I could do with a bit of luck in the chest area overall as I ‘ve been experiencing difficulty with my breath. Nothing major though but its a change and from where I’m sitting, change is frightening. I’ve spent a lot of days of endless crying over my mortality and furious with life for inflicting this on me. One afternoon I broke down seeing a mum loading shopping in her car and kids inside, just like I used to do, its heartbreaking what I and so many other mums in my situation have been denied.
I find it so hard to write when I’m down. This week I feel much better especially since Lucys’ visit and wonderful laughter crept back into the house. Lucys’ a tonic for the soul and I love when she’s here. I feel close to my lovely Dad when she’s around as she shares the same quirky sense of humour as he had.
I want also to praise Jonnie because he’s so amazing. I hear him getting up early each morning to meditate [he’s been doing that for years ]. Then coaxing kids from their cosy beds and getting them out the door on time. At weekends he rarely goes out as we’ve less help and it’s full on with the kids. Rowan does rugby on Saturday mornings now and Kitty’s started soccer. They look great in all the gear and the sound of them clunking into my bedroom on wooden floorboards to kiss me goodbye is adorable.
Every weekend Jonnie cooks a roast on Sundays. Roast spuds, mashed, veggies, gravy, the works! Often, a freshly baked cake too. Then there’s the tidy up as anyone engaged in this activity on a regular basis knows. Every evening, Jonnie gets me ready for bed and does things no husband should ever have to do for his wife. My love for him has grown deeper than I ever could imagined. I respect him so much and appreciate everything he does to keep our family going as normally as possible. Our kids are happy and have lots of interests and thankfully good at doing their homework every afternoon.

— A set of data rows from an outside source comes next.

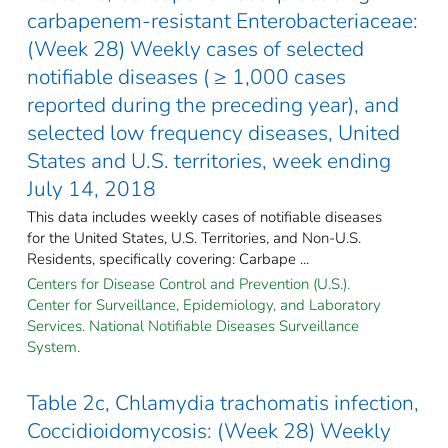
carbapenem-resistant Enterobacteriaceae:
(Week 28) Weekly cases of selected
notifiable diseases ( ≥ 1,000 cases
reported during the preceding year), and
selected low frequency diseases, United
States and U.S. territories, week ending
July 14, 2018
This data includes weekly cases of notifiable diseases
for the United States, U.S. Territories, and Non-U.S.
Residents, specifically covering: Carbape ...
Centers for Disease Control and Prevention (U.S.).
Center for Surveillance, Epidemiology, and Laboratory
Services. National Notifiable Diseases Surveillance
System.
Table 2c, Chlamydia trachomatis infection,
Coccidioidomycosis: (Week 28) Weekly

Jonnie often reminds me of the importance of meditation in his life. Without the practice of being still and knowing that all will be ok, our family might not have made it to here. I don’t practice regular meditation any more. I did it for years before I got Mnd. Perhaps it’s the fact that I’m sitting down constantly and being still whether I like it or not, my life feels like some kind of meditation or prayer.